BIOS-Passwörter, Festplattenpasswörter (Vorteile/Nachteile)

Ich habe bei einigen Dell-Computern im Bios die Möglichkeit gesehen, nicht nur ein Bios-Passwort zu setzen, sondern auch ein Systempasswort, das vor dem Booten abgefragt wird und auch ein Festplattenpasswort. Nun lese ich aber auf der Dell-Website, dass entweder über einen Jumper oder auch das Entfernen der Batterie, bei neueren Geräten sogar einfach über das Lange-Drücken der Powertaste das Bios zurückgesetzt und somit alle Passwörter wieder gelöscht werden können. Was bringt denn dann das ganze?

Das bringt etwas, solange die Maschine am Ort verbleibt. Zum Beispiel wird man derartige Aktionen in einem Büro nicht ohne Weiteres durchführen können.

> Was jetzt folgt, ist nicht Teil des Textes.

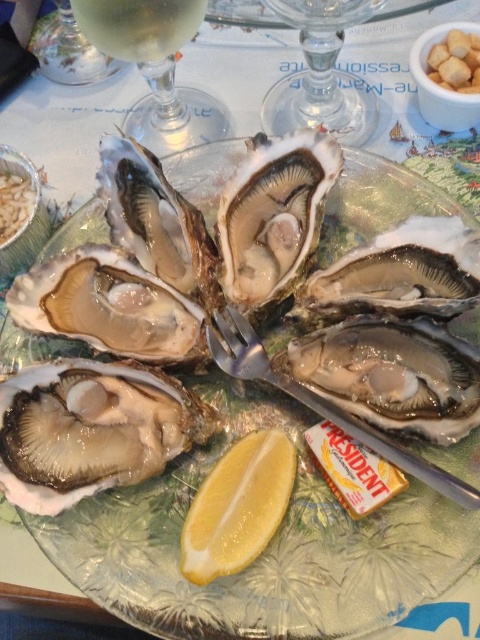
Question: Observing the image, what is the correct spatial positioning of yellow matte lemon at center in reference to white creamy croutons at upper right?

Choices:
 (A) above
 (B) below

Answer: (B)

Question: Can you confirm if shiny silver oyster at center is positioned to the left of transparent glass at upper center?

Choices:
 (A) no
 (B) yes

Answer: (B)

Question: Estimate the real-world distances between objects in this image. Which object is closer to the yellow matte lemon at center?

Choices:
 (A) shiny silver oyster at center
 (B) transparent glass wine glass at upper left

Answer: (A)

Question: Which point appears farthest from the camera in this image?

Choices:
 (A) (299, 112)
 (B) (204, 10)
 (C) (282, 484)
 (D) (455, 67)

Answer: (A)

Question: In this image, where is transparent glass wine glass at upper left located relative to matte glass oyster at center?

Choices:
 (A) right
 (B) left

Answer: (A)

Question: Which object is the closest to the yellow matte lemon at center?

Choices:
 (A) transparent glass wine glass at upper left
 (B) matte glass oyster at center
 (C) shiny silver oyster at center
 (D) white creamy croutons at upper right

Answer: (C)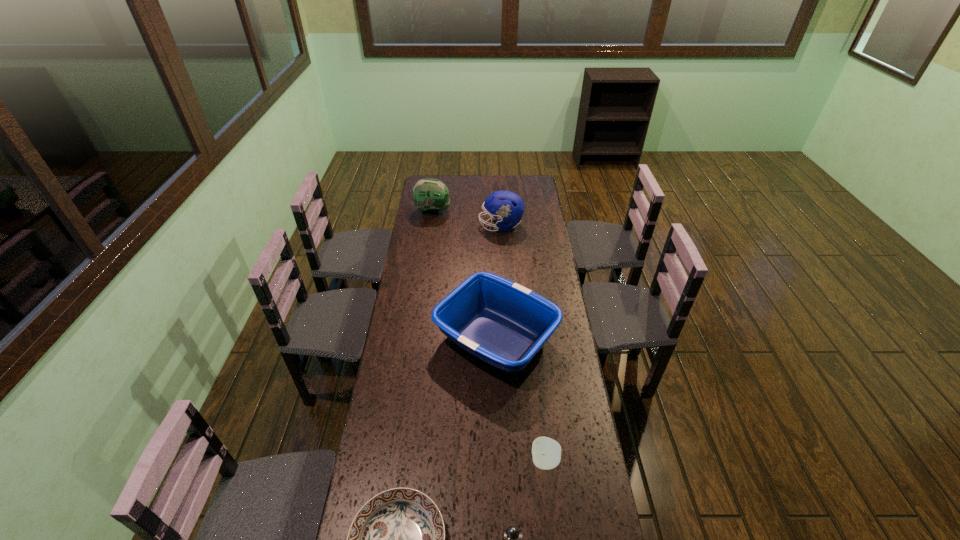
At what (x,y) coordinates should I click in order to perform the action: click on the right football helmet. Please return your answer as a coordinate pair (x, y). Looking at the image, I should click on click(507, 207).

In order to click on the left football helmet in this screenshot , I will do `click(430, 195)`.

In order to click on the third farthest object in this screenshot , I will do `click(502, 323)`.

Locate an element on the screen. This screenshot has width=960, height=540. tray is located at coordinates (502, 323).

This screenshot has width=960, height=540. Find the location of `apple`. apple is located at coordinates (546, 452).

The width and height of the screenshot is (960, 540). Identify the location of blank space located 0.320m on the face guard of the right football helmet. (420, 226).

Where is `vacant space located on the face guard of the right football helmet`? Image resolution: width=960 pixels, height=540 pixels. vacant space located on the face guard of the right football helmet is located at coordinates (468, 226).

This screenshot has width=960, height=540. Find the location of `vacant area situated on the face guard of the right football helmet`. vacant area situated on the face guard of the right football helmet is located at coordinates (436, 226).

This screenshot has height=540, width=960. I want to click on blank area located 0.370m on the visor of the left football helmet, so click(516, 211).

Where is `free spot located 0.120m on the back of the fourth shortest object`? The image size is (960, 540). free spot located 0.120m on the back of the fourth shortest object is located at coordinates (494, 278).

ein Passwort damit nicht jeder Einstellungen im BIOS ändern kann halte ich für Ok. Von Festplattenpasswörtern rate ich ab, denn zum einen gab es zumindest in der Vergangenheit Festplatten, die bei ihrer Verschlüsselung geschwächelt haben, zum anderen will man die Keys der Festplatten eigentlich eh zentral managen (z.B. Bitlocker-Keys im AD speichern), und auf der Ebene klappt das nicht.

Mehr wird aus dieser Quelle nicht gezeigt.